Research suggests stents can be used to treat strokes by opening up blocked arteries in brain
Stents can be placed in the brain to treat a stroke as it's occurring, suggests preliminary data being presented at the 21st Annual International Symposium on Endovascular Therapy (ISET).
Stents have long been used to open up blocked blood vessels in the heart to prevent heart attacks and in the neck to prevent strokes. More recently stents have been used in the heart to treat occurring heart attacks by opening up the blocked arteries. This early research suggests stents also can be used to treat occurring strokes, by opening up blocked arteries in the brain.
Treatments for ischemic stroke currently include delivering clot-busting drugs to the blockage through the veins or directly into the clot through an artery, or by removing the clot with a tiny corkscrew-like device or vacuuming it out. But early research suggests stents may work better than those treatments.
"Most patients had significant improvement; for instance, they could go home rather than having to be placed in a nursing home, which is pretty dramatic," said L. Nelson Hopkins, M.D., professor and chairman of neurosurgery and professor of radiology at the State University of New York at Buffalo, who is presenting the data at ISET. "Stents seem to work when clot-busters or other mechanical devices can't."

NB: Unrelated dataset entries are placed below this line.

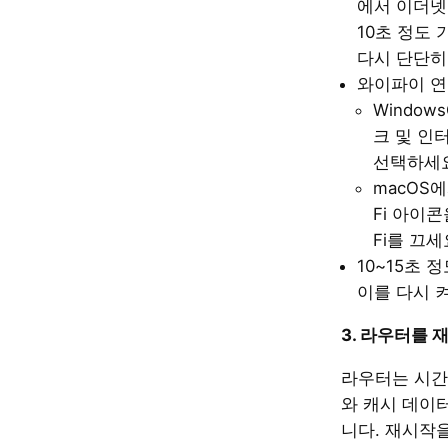
에서 이더넷
10초 정도
다시 단단히
와이파이 연
Window
크 및 인터
선택하세요
macOS에
Fi 아이콘
Fi를 끄세
10~15초 
이를 다시 
3. 라우터를
라우터는 시간
와 캐시 데이
니다. 재시작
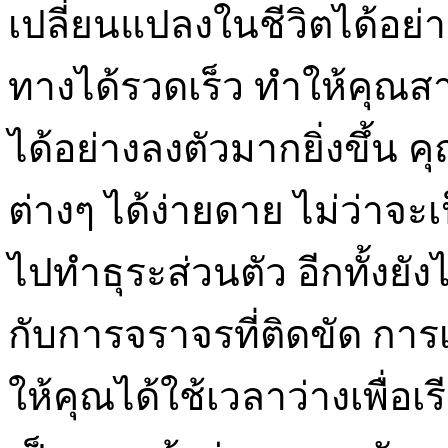
เปลี่ยนแปลงในชีวิตได้อย่
ทางได้รวดเร็ว ทำให้คุณ
ได้อย่างลงตัวมากยิ่งขึ้น
ต่างๆ ได้ง่ายดาย ไม่ว่าจ
ไปทำธุระส่วนตัว อีกทั้งยังไ
กับการจราจรที่ติดขัด การเช
ให้คุณได้ใช้เวลาว่างเพื่อ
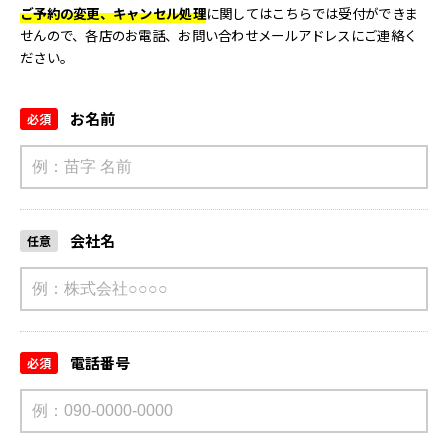
ご予約の変更、キャンセル処理
に関してはこちらでは受付ができま
せんので、各店のお電話、お問い合わせメールアドレスにご連絡く
ださい。
お名前
必須
会社名
任意
電話番号
必須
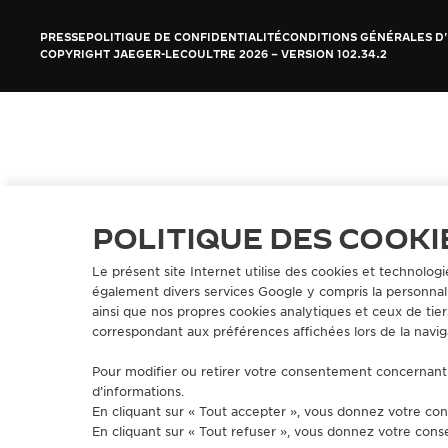
REVERSO, INTEMPORELLE DEPUIS 1931
PRESSE
POLITIQUE DE CONFIDENTIALITÉ
CONDITIONS GÉNÉRALES D'
LE VIRTUOSE DU SON
COPYRIGHT JAEGER-LECOULTRE 2026
VERSION 102.34.2
L’ODYSSÉE SIDÉRALE
LE PIONNIER DE LA PRÉCISION
VOIR LES ÉVÉNEMENTS
POLITIQUE DES COOKI
Le présent site Internet utilise des cookies et technologi
également divers services Google y compris la personnali
ainsi que nos propres cookies analytiques et ceux de tier
correspondant aux préférences affichées lors de la navig
Pour modifier ou retirer votre consentement concernant 
d’informations.
En cliquant sur « Tout accepter », vous donnez votre con
En cliquant sur « Tout refuser », vous donnez votre cons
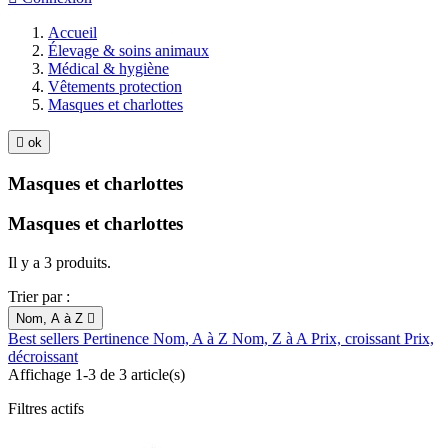
Accueil
Élevage & soins animaux
Médical & hygiène
Vêtements protection
Masques et charlottes

ok
Masques et charlottes
Masques et charlottes
Il y a 3 produits.
Trier par :
Nom, A à Z

Best sellers
Pertinence
Nom, A à Z
Nom, Z à A
Prix, croissant
Prix,
décroissant
Affichage 1-3 de 3 article(s)
Filtres actifs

The third-leading cause of death in the US, stroke is called a brain attack because blood flow and oxygen to part of the brain is cut off. About 85 per cent of strokes are ischemic, meaning they're caused by a blocked blood vessel. About 700,000 people suffer an ischemic stroke every year. The remaining 15 per cent of strokes are hemorrhagic and are caused by a broken blood vessel. The lack of blood flow and oxygen to the site of the stroke causes the brain tissue to die. About a quarter of people who suffer a stroke die. Another third are severely disabled and may be paralyzed or lose the ability to speak or remember.
SUNY Buffalo researchers are reporting preliminary results on 16 patients who received stents to treat their strokes as part of a single centre Investigational Device Exemption (IDE) from the FDA, with Elad Levy, M.D., as the principal investigator. Stents were placed and opened blocked arteries in the brain in all patients (100 percent) and 11 patients (69 percent) had significant improvement in their stroke symptoms.
Clot-busting drugs only work about half of the time because the blockage can be sticky and adhere to the wall of the artery, making it difficult to break up, said Dr. Hopkins.
Researchers used computed tomography (CT) perfusion to determine if the use of a stent would be beneficial. "With CT perfusion we can tell if the brain is dead or alive," said Dr. Hopkins. "Some patients experience brain death within an hour; others can have a viable brain 24 hours after the stroke starts." In those cases, it may still be possible to place a stent.
Tiny cage-like cylinders, stents are placed minimally invasively by threading a small tube, or catheter, through the arteries to the site of the blockage. A tiny balloon is inflated to open up the blockage. A collapsed stent is then placed at the site, where it expands and acts like scaffolding to keep the artery open.
Considered to be the premier meeting on endovascular therapy, the International Symposium on Endovascular Therapy (ISET) is attended by more than 1,200 physicians, scientists, allied health professionals and industry professionals from around the world. The meeting pioneered the use of live cases to promote the multidisciplinary treatment of cardiac and vascular disease by endovascular means. ISET is presented by the Baptist Cardiac & Vascular Institute, Miami. ISET 2009 is taking place Jan. 18-22 near Miami Beach, Florida.